Goal: Render this sentence from the forum thread about the Smollett investigation into Spanish: "They subpoenaed the phone records instead and continued to publicly treat Smollett as a victim of a hate crime."

Reading text:

◆ ◆ ◆ ◆

# OMG!?!?  WHO SAW THIS COMING???



## Kyle

Sources: Police investigating whether Jussie Smollett staged attack with help of others, allegedly being written off 'Empire'
					

Multiple sources have told ABC7 Eyewitness News that police are investigating whether Smollett and the two men staged the attack allegedly because Smollett was being written off of "Empire."




					abc7chicago.com


----------



## vraiblonde

Ha!  You beat me to it!  I just saw that on the news and


----------



## Monello

I'm shocked

that it took this long for the story to fall apart


----------



## PeoplesElbow

The story sounded so legit,  no way it was made up!


----------



## GWguy

Que Fishy..........


----------



## GURPS

What the Gay Brotha Lied  .... WTAF


----------



## SamSpade

None of it even made sense at the beginning. As more details came out, it got stupider by the minute.

But I guarantee if it comes out as 100% hoax, all those celebrities who looked stupid decrying the racism and homophobia will still double down on stupid and somehow blame Trump for it - something that never happened.

I have a hard time recognizing my own FAMILY at 2am on a sub-freezing night with a ski mask on, and I can't imagine HOW I would recognize some guy from a show I've never seen, and just happen to be carrying a rope and a bottle of bleach.

If he'd gone with ALIENS, I might have even believed it.


----------



## officeguy

Just too theatrical. Some guy recognizing him and beating him up for who he is would have been believable. There are homophobic racist arseholes in this world who would do that. It's the theatrical production with props, text and storyline that made it too easy to pick out as fake.


----------



## Kyle

Typical ####### leftist.

I wonder what kind of fake outrages Tranny and Sappy will perpetrate.


----------



## Grumpy

Sources close to Chicago reporters have said the police were able to crack the case after their request for Smollett's call log was denied by the actor.  They subpoenaed the phone records instead and continued to publicly treat Smollett as a victim of a hate crime.  When he finally turned over a PDF file of his call log nearly two weeks later, investigators were able to examine which calls the actor omitted compared to their own official copy.  His own tampering with the call log helped police narrow down which calls were important and who might have assisted in the hoax.

◆ ◆ ◆ ◆

Supplied records:
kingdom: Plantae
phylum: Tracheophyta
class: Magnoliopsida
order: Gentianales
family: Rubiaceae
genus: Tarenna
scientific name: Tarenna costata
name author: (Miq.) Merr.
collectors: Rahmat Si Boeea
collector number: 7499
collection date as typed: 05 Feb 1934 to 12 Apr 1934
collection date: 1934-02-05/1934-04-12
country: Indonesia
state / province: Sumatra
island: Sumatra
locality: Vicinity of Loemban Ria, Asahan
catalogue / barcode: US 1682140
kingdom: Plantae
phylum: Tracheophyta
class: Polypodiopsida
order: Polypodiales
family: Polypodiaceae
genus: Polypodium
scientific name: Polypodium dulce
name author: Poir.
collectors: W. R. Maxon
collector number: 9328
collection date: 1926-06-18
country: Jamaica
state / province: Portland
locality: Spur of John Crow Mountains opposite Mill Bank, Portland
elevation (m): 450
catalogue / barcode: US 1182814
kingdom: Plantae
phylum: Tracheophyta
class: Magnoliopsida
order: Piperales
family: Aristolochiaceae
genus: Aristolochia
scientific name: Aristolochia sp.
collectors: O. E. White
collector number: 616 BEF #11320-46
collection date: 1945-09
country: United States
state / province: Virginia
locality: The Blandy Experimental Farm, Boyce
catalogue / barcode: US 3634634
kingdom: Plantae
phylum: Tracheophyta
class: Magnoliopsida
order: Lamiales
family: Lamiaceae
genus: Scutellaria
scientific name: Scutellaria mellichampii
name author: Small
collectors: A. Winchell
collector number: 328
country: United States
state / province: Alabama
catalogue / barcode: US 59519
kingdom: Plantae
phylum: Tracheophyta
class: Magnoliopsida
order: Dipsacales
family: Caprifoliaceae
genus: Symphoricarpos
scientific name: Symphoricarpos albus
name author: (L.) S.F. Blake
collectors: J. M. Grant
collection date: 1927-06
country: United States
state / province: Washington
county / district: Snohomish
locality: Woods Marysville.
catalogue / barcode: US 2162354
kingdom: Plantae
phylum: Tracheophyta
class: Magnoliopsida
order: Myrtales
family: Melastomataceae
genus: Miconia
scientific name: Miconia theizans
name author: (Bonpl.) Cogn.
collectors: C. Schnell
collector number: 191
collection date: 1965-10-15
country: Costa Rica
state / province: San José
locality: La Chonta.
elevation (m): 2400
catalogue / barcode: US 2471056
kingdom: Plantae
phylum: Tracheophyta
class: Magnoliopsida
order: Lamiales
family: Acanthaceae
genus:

◆ ◆ ◆ ◆

Response to the exercise: En su lugar, obtuvieron los registros telefónicos mediante una citación judicial y siguieron tratando públicamente a Smollett como víctima de un crimen de odio.